Un cadre réglementaire en mutation
En 2017, la FDA a accepté que des données issues de la Modélisation et Simulation Numériques (M&SN, ou Computational Modelling & Simulation) puissent étayer les dossiers de demande d’autorisation de mise sur le marché des dispositifs médicaux. La même année, l’Union européenne a adopté le Règlement (UE) 2017/745 relatif aux dispositifs médicaux (MDR). Ce texte ouvre la voie à l’utilisation de données in silico pour les études non cliniques et reconnaît la modélisation informatique comme source valable pour les essais précliniques, y compris les tests sur les animaux, sous réserve d’une justification scientifique de leur validité. Cette reconnaissance a été renforcée en novembre 2023 par la publication de directives spécifiques à l’intégration de la M&SN aux données cliniques réelles.
Malgré ces avancées, l’absence de règles claires et communes, notamment pour les données cliniques, entretient une incertitude qui freine l’adoption à grande échelle. Or, le parcours classique de développement des dispositifs cardiovasculaires (de l’idéation à la mise sur le marché) reste semé d’embûches et expose des patients à des essais qui échouent fréquemment. Dans 52 % des cas, les premières technologies testées sur l’homme sont abandonnées après implantation, sans avoir obtenu d’autorisation. Par ailleurs, 24 % des essais pivots ne débouchent sur aucun produit, et 41 % des patients inclus participent à des études portant sur des dispositifs qui n’atteindront jamais le marché.
L’intégration de preuves numériques modifie cette équation. Les simulations permettent aux fabricants de vérifier la sécurité et l’efficacité de leurs produits en amont des essais cliniques, réduisant ainsi l’exposition inutile des patients à des traitements expérimentaux et limitant le risque d’échec.
L’Europe à la croisée des chemins
Les prochaines années verront la simulation cardiovasculaire progresser vers des modèles toujours plus personnalisés, directement connectés au patient réel. Ces « jumeaux numériques » permettront aux cliniciens de tester virtuellement différentes stratégies thérapeutiques pour un patient donné, ou de constituer des cohortes virtuelles diversifiées avant tout essai clinique. En France, la startup inHEART, issue de l’Inria et du CHU de Bordeaux, illustre déjà ce potentiel. Ses jumeaux numériques guident les interventions sur les arythmies, réduisent la durée des procédures et améliorent leur précision.

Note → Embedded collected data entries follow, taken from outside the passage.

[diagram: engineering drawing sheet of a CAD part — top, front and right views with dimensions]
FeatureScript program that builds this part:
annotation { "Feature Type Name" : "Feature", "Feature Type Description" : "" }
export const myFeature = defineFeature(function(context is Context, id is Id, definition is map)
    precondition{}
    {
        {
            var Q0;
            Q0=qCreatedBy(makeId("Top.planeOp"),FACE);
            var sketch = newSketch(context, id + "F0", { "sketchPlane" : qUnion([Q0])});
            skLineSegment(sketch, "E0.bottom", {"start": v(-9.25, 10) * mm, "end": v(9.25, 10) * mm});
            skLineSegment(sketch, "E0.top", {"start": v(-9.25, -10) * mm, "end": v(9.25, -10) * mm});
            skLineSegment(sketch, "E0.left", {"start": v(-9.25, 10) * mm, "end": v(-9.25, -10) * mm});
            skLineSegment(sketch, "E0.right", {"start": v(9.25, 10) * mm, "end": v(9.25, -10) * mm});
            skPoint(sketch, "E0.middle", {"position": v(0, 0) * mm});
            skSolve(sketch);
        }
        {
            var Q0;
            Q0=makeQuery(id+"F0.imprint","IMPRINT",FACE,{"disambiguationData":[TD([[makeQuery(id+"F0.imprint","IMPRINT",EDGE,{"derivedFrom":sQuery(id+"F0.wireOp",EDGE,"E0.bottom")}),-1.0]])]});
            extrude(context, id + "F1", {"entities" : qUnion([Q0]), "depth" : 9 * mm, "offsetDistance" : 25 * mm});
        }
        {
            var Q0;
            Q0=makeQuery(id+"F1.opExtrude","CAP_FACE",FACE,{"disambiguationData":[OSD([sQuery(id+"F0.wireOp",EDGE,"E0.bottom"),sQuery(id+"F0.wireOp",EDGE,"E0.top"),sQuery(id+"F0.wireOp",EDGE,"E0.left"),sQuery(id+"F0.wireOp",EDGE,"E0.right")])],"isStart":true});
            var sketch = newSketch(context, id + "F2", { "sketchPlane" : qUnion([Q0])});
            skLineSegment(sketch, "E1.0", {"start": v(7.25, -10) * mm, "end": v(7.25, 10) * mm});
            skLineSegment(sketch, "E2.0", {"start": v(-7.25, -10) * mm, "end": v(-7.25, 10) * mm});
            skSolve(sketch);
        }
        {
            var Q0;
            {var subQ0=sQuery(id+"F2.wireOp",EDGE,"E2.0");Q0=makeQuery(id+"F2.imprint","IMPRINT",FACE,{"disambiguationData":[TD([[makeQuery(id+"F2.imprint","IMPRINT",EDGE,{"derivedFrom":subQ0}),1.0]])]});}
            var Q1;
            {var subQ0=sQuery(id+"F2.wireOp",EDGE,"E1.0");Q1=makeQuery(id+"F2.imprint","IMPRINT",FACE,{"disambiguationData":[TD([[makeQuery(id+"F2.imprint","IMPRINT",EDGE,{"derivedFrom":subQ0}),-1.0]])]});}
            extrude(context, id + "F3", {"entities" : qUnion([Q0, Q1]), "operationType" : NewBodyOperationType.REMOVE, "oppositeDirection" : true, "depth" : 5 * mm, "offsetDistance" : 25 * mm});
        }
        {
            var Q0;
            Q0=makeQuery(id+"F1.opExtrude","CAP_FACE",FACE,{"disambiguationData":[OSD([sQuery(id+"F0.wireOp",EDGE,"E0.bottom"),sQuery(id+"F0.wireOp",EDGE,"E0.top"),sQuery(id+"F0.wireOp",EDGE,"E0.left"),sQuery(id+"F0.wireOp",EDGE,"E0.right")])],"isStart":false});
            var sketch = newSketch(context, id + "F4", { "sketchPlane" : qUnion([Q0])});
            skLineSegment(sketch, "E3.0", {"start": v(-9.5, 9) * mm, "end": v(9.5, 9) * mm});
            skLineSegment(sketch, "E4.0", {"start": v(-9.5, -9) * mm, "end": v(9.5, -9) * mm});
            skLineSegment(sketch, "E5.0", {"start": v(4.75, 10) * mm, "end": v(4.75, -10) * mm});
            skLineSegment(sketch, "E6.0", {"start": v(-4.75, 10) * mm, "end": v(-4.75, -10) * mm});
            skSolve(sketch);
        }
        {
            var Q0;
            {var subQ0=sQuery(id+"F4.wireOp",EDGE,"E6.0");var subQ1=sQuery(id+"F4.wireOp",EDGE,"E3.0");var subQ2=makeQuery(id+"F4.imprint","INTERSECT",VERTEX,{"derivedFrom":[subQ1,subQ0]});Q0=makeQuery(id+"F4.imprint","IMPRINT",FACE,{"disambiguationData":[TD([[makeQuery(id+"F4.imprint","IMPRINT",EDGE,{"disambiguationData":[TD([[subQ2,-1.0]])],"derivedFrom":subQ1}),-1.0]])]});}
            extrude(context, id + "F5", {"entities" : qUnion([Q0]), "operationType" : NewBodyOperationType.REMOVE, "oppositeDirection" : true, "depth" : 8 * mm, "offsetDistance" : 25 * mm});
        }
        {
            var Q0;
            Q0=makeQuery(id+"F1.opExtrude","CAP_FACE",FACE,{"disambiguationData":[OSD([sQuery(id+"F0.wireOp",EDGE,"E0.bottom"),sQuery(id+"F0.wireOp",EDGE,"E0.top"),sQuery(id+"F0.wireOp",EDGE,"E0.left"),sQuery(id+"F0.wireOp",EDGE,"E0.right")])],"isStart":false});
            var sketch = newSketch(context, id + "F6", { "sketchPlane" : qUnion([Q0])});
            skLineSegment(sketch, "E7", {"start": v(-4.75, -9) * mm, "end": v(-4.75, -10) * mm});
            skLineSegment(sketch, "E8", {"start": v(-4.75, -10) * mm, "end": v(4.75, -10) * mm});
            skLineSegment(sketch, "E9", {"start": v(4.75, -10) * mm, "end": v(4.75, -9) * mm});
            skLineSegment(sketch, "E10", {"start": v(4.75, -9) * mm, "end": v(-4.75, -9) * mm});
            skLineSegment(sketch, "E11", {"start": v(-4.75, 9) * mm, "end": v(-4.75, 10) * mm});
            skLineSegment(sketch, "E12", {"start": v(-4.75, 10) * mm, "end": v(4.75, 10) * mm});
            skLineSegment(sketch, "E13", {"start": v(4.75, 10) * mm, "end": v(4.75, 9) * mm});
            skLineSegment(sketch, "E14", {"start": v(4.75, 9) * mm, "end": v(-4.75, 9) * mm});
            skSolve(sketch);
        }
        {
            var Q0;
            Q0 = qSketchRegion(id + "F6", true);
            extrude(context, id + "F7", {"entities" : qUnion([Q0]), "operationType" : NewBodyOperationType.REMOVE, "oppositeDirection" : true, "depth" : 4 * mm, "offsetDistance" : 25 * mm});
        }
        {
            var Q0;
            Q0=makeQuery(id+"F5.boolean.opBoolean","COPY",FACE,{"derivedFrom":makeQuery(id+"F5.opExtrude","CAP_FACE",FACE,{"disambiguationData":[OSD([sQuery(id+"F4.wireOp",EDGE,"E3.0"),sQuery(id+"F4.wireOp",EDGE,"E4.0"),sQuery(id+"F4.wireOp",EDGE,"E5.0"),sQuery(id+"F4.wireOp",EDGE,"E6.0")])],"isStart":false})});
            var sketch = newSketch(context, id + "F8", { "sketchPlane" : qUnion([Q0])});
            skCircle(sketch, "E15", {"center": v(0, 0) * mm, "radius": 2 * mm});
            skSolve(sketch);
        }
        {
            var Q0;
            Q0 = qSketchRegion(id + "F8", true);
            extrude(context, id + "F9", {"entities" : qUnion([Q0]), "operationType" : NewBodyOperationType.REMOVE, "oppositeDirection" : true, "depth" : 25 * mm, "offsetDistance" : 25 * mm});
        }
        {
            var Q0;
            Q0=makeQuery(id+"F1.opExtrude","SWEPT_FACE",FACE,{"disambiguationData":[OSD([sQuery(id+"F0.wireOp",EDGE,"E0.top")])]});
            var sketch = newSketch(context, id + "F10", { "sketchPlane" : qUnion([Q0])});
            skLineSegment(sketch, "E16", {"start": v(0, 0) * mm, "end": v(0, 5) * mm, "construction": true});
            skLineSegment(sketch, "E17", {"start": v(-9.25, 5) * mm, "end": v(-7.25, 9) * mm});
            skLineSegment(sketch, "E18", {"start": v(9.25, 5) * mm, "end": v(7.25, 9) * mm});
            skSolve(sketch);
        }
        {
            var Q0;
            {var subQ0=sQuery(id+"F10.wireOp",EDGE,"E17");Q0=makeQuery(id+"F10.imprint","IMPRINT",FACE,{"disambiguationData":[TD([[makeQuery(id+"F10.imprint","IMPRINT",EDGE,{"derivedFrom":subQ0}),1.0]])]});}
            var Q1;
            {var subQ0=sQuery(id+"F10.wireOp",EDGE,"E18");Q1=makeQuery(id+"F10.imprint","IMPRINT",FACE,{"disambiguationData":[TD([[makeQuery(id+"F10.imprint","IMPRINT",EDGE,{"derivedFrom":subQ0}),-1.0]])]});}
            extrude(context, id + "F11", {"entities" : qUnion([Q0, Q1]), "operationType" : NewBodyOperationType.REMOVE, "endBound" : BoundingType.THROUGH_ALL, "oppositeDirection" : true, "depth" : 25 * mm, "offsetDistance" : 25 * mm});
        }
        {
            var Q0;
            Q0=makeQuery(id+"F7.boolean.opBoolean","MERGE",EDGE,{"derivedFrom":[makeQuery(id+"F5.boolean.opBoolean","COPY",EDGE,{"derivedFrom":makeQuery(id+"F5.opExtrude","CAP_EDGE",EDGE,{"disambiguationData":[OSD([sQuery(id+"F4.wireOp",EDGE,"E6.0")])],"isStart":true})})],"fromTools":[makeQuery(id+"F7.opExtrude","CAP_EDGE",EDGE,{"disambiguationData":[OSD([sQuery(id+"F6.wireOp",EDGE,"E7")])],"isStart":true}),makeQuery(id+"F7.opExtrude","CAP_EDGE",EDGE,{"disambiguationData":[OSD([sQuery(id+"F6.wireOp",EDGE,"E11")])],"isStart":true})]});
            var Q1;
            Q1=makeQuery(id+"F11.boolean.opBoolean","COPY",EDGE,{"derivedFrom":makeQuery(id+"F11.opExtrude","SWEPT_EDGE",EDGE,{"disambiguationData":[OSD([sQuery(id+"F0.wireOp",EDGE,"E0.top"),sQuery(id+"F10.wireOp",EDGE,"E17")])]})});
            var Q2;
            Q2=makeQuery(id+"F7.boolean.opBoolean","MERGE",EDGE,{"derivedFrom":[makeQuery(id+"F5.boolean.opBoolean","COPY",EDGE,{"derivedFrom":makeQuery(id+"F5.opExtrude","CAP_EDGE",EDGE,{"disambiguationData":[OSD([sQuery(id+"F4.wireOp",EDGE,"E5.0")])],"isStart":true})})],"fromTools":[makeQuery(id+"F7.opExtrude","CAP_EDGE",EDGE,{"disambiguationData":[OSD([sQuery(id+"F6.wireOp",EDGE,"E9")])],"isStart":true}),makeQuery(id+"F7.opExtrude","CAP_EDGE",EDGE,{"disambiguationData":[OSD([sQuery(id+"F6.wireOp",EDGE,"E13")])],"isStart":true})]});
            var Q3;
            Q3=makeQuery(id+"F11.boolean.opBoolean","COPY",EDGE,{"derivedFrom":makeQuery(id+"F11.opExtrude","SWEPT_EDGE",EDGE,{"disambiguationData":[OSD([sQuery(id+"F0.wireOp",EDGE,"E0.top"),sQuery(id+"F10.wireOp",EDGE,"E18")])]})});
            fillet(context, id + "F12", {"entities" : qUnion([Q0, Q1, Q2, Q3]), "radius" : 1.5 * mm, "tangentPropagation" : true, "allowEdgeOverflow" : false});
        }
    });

Dans ce domaine où la précision conditionne directement la vie des patients, la simulation numérique dépasse le statut d’outil : elle devient une nouvelle manière de concevoir, diagnostiquer et traiter. Déjà largement adoptée aux États-Unis et au Royaume-Uni, elle offre des perspectives immenses à des millions de patients. À l’Europe maintenant de trancher : investir pour accompagner cette dynamique mondiale et affirmer sa souveraineté technologique en santé, ou accepter de rester en retrait.